Breaking Down the Latest Twitter Buzz About Carolina Panthers' Offseason

Tyler HornerCorrespondent IIMay 3, 2014

CHARLOTTE, NC - JANUARY 12:  Cam Newton #1 of the Carolina Panthers leads the team out of the tunnel prior to the NFC Divisional Playoff Game against the San Francisco 49ers at Bank of America Stadium on January 12, 2014 in Charlotte, North Carolina.  (Photo by Ronald Martinez/Getty Images)
Ronald Martinez/Getty Images

Despite signing a litany of free agents this offseason to fill in for a considerable number of departed 2013 starters, the Carolina Panthers' offseason hasn't received much attention to this point.

With Greg Hardy's franchise tag compensation pushing the Panthers' 2014 salary near the capped limit, general manager Dave Gettleman has been unable to make any big splashes in free agency.

However, with the release of the upcoming season's schedule and the draft less than a week away, more and more Panthers-related discussion is seeping its way into social media.

> **Entries supplied**
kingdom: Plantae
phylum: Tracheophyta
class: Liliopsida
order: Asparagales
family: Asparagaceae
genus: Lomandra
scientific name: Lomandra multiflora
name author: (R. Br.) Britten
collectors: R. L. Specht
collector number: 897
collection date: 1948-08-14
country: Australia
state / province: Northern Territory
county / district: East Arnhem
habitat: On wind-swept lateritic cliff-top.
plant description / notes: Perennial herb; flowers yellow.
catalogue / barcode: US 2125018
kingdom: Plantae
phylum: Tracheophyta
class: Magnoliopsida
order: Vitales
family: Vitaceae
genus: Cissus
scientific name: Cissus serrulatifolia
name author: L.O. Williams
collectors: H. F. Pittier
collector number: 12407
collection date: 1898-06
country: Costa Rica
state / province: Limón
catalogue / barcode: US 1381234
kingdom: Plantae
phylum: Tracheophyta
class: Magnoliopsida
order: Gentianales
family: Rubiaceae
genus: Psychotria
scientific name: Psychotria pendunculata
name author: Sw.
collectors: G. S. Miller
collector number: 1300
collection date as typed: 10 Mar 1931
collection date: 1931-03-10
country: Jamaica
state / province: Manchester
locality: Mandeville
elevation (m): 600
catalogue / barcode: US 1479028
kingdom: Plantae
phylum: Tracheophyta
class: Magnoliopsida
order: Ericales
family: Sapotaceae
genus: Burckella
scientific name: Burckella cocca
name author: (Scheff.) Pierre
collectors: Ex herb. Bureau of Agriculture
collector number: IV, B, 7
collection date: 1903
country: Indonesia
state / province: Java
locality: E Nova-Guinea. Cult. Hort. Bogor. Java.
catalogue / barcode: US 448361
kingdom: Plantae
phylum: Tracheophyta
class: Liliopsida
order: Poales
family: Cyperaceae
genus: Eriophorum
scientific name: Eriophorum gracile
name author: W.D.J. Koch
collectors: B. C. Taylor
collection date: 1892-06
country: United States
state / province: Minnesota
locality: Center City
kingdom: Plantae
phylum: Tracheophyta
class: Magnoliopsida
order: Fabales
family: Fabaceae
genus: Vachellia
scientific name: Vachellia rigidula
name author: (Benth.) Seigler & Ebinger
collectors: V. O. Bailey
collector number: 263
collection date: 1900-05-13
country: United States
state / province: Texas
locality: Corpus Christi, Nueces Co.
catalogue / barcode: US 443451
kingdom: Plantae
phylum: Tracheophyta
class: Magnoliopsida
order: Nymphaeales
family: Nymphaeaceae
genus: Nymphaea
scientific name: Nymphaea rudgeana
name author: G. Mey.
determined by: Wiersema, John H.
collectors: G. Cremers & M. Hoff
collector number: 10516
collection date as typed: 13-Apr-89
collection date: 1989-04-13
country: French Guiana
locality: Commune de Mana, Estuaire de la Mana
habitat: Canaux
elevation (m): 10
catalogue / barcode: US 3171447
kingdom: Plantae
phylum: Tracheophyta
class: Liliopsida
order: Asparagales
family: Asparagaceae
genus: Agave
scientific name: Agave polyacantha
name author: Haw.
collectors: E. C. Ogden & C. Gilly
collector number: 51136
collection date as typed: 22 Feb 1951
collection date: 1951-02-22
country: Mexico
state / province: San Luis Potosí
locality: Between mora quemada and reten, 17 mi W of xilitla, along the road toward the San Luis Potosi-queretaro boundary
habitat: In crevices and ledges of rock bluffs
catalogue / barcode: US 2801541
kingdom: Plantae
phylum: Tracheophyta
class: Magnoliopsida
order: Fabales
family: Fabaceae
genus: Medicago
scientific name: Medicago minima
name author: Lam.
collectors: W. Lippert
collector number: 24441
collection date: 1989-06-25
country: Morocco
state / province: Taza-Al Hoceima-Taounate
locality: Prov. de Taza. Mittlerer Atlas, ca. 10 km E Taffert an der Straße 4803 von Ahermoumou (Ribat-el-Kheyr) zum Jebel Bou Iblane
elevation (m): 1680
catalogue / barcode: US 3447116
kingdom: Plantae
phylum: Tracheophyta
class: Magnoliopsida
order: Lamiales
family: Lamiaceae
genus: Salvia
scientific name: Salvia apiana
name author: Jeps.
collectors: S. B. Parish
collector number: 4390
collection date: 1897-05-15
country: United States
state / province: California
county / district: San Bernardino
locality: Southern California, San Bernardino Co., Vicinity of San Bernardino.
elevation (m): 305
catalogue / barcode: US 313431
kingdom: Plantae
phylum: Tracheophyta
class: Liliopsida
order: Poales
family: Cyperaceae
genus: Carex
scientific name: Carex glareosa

> **Tasks to perform**
A: In the Panthers offseason article, swap "social media" for "online forums" and give the passage again, starting at "Despite signing a" and ending at "into social media.".
B: According to the Panthers offseason article, who is the Carolina Panthers' general manager?
C: Write what comes next in the article about the Panthers' offseason, picking up after its last sentence.
The records were taken from a different source than the article.

> **Activity answers**
A:
Despite signing a litany of free agents this offseason to fill in for a considerable number of departed 2013 starters, the Carolina Panthers' offseason hasn't received much attention to this point.

With Greg Hardy's franchise tag compensation pushing the Panthers' 2014 salary near the capped limit, general manager Dave Gettleman has been unable to make any big splashes in free agency.

However, with the release of the upcoming season's schedule and the draft less than a week away, more and more Panthers-related discussion is seeping its way into online forums.

B: Dave Gettleman

C:
One topic that has caught on with receiver-desperate fans is the thought of trading up in the first round of the draft for an elite wideout.

If you've paid much attention to Gettleman's draft tendencies, you'd know that the odds are stacked against the Panthers trading up in the first round, especially to a position high enough where they could nab Texas A&M's Mike Evans. 

The furthest I can imagine Evans falling would be to the 12th overall pick with the New York Giants. Trading up beyond that would likely require trading away Hardy or the team's 2013 and 2014 first-round pick as well as a couple of mid-round picks. With a young group of star players, the Panthers are in no rush to mortgage their future for such a short-term gain.

It's even doubtful that the Panthers would trade up to a position more within their range. With a draft so deep at the Panthers' positions of need, they should be content with waiting for the talent to fall to thema theme that brings us to our next tweet.

At a press conference earlier in the week, Gettleman stated that his draft strategy is set on taking the best player available, even if that player is a defensive lineman, of which the Panthers have plenty.

While this may appall some who believe the team needs to target offensive linemen and receivers, remember that the best player on the Panthers' roster, middle linebacker Luke Kuechly, was drafted when linebacker was a position of strength for the team.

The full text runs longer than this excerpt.